Submitted by BC Gov Communications
The B.C. government has formalized a June 2014 announcement by amending the Agricultural Land Reserve Regulation to specifically identify federally licensed medical marijuana production as a farm use in the ALR which local governments can regulate, but not prohibit.
The amendment recognizes and respects the federal government’s policy and legislation around the production of medical marijuana and provides consistency for communities throughout British Columbia.
The Ministry of Agriculture has also developed a corresponding Bylaw Standard. The Bylaw Standard establishes the limits to which local governments can restrict the production of medical marijuana in the Agricultural Land Reserve, and provides local governments with ready-to-use bylaw provisions developed following consultations with local governments. The bylaw standard does not impact licensed facilities outside of the Agricultural Land Reserve.
The Ministry of Agriculture has sent letters to each local government in B.C. advising them of the change in regulation and outlining the new bylaw standard. The Province will start working with local governments immediately so that they align local bylaws with provincial regulations. The B.C. government expects that all local government bylaws will be consistent with the regulation and the bylaw standard by early fall of this year.

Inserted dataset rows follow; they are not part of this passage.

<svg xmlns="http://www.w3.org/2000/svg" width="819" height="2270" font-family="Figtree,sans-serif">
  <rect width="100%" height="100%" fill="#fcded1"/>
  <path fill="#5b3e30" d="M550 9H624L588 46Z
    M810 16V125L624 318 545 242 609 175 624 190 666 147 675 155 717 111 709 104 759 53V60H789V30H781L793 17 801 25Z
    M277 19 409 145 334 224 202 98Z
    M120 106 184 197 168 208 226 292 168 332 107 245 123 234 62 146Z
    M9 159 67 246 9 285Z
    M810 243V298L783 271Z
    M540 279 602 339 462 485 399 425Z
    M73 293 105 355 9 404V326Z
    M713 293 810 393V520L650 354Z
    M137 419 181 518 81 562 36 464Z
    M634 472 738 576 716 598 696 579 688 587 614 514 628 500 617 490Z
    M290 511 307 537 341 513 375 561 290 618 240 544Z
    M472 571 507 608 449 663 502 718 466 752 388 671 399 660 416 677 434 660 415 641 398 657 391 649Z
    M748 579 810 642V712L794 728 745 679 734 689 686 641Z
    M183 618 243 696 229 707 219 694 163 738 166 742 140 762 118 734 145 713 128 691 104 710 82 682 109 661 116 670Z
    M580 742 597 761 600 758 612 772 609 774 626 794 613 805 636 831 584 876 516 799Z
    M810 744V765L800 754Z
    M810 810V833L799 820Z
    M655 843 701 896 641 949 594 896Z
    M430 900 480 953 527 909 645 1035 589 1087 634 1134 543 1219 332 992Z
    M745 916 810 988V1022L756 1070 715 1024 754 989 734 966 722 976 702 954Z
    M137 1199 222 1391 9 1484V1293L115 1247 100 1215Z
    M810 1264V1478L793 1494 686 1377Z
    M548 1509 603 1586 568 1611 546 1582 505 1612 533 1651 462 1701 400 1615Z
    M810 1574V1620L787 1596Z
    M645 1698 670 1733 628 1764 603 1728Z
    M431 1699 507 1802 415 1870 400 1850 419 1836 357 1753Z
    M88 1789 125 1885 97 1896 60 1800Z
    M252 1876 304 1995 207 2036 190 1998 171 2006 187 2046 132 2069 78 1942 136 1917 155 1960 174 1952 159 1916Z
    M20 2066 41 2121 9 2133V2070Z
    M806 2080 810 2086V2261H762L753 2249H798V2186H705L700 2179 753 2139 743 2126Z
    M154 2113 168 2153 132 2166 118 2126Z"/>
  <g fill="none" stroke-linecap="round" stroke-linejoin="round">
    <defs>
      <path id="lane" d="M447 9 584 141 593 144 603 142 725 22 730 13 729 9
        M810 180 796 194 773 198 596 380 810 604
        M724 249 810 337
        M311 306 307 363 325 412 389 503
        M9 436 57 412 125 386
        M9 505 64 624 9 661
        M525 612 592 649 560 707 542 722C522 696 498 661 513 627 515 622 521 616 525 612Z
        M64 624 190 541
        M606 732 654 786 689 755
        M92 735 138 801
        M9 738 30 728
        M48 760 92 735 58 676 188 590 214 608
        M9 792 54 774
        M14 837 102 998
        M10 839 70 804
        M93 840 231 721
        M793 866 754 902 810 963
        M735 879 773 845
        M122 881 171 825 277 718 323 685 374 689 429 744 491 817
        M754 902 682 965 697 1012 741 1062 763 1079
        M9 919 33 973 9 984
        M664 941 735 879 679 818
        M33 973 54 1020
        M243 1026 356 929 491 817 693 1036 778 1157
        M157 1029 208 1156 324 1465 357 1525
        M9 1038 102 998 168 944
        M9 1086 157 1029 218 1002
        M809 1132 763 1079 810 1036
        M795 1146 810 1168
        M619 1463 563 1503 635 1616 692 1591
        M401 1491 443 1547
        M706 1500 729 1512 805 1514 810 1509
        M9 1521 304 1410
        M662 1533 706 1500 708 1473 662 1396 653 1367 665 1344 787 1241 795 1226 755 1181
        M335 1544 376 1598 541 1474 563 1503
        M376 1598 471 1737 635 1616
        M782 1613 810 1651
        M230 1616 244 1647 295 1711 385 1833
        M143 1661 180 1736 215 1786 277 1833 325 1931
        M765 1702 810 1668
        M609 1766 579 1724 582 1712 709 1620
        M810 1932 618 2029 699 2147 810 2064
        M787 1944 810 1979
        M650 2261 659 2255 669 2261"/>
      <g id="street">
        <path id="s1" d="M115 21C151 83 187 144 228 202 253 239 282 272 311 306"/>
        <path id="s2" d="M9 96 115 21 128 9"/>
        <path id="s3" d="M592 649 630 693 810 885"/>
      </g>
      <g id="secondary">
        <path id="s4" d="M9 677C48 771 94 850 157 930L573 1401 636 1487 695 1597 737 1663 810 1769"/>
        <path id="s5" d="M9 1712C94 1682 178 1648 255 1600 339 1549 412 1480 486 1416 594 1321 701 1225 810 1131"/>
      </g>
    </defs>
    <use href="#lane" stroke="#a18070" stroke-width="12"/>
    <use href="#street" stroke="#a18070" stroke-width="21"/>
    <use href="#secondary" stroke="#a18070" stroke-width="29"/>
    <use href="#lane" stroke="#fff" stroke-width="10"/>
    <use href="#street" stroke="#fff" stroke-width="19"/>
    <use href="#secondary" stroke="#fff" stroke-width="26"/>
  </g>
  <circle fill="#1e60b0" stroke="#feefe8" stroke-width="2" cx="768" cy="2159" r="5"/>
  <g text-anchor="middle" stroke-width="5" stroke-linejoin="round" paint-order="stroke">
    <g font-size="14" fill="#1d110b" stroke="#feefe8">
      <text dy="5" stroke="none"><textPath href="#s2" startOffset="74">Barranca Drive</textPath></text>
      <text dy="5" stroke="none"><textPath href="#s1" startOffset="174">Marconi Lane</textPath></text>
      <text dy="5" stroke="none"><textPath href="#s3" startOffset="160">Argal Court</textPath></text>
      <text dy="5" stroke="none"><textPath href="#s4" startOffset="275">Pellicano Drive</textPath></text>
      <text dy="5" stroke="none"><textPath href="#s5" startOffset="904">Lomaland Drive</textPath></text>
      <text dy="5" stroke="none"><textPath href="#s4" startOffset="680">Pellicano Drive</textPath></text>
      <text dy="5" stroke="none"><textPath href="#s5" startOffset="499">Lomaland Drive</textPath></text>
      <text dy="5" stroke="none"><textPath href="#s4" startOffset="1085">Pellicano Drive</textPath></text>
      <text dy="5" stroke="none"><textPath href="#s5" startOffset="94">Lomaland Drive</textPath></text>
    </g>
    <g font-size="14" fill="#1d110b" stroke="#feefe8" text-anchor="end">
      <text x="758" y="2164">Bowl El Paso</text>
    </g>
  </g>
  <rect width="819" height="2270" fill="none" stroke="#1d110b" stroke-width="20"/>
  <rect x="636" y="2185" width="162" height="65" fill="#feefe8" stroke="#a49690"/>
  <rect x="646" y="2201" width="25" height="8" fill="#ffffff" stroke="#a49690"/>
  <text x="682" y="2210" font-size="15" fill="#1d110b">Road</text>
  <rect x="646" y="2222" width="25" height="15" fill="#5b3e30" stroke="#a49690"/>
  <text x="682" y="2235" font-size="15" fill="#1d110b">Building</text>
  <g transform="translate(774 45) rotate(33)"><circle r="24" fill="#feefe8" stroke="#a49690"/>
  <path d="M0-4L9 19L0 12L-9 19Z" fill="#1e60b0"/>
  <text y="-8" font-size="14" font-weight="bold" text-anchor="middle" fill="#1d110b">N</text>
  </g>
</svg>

The bylaw standard is designed to ensure as much land as possible in the ALR is used for agricultural purposes, while balancing the needs of communities and other legislation. For example a bylaw requiring a minimum setback of no more than 30 metres from any watercourse allows farmers to meet all environmental regulations that require a 30 metre setback, while not risking the use of additional areas of farmland beyond the 30 metres for non-agricultural purposes. Similarly, in the unlikely event there is a school or park neighbouring a facility in the ALR, a 150 metre setback from the property line provides distance from the school or park and also considers the impacts to land in the ALR that might have a lesser likelihood of being used for agriculture.
Contained in the Standard for local government bylaws:
• Have a minimum setback of no more than 30 metres from any watercourse,
• Have a maximum lot coverage of no less than 35%, and a maximum height of no less than 15 metres,
• Have minimum setbacks between 15 to 30 metres (at the local government’s discretion) from any property line,
• Have a minimum setback of no more than 30 metres from any neighbouring residential use outside of the ALR if a buffer is used, and 60 metres if a buffer is not used. (buffers can combine separation, vegetation and fencing to mitigate the impacts of farming and urban activities.)
• Have a minimum setback of no more than 150 metres from any neighbouring park and school,
• Require a storm water and agricultural liquid waste management plan if the facility is larger than 3700 square metres, or if it covers more than 10% of the lot
• The bylaw standard also includes a provision that there should not be a minimum lot size requirement for medical marijuana production facilities.
Bylaw standards must be adopted by local governments that are regulated under the Local Government Act. Currently Abbotsford, Delta, and Kelowna and Township of Langley are regulated. The bylaw standard also requires medical marijuana production facilities on the ALR in regulated communities have a minimum setback of no more than 100 metres from any urban and ALR boundary. Over the coming months, the Ministry of Agriculture will work with all local governments in B.C., both regulated and unregulated, so that all local government bylaws regarding medical marijuana production facilities in the ALR licensed under Health Canada’s Marihuana for Medical Purposes Regulations are consistent with the bylaw standard.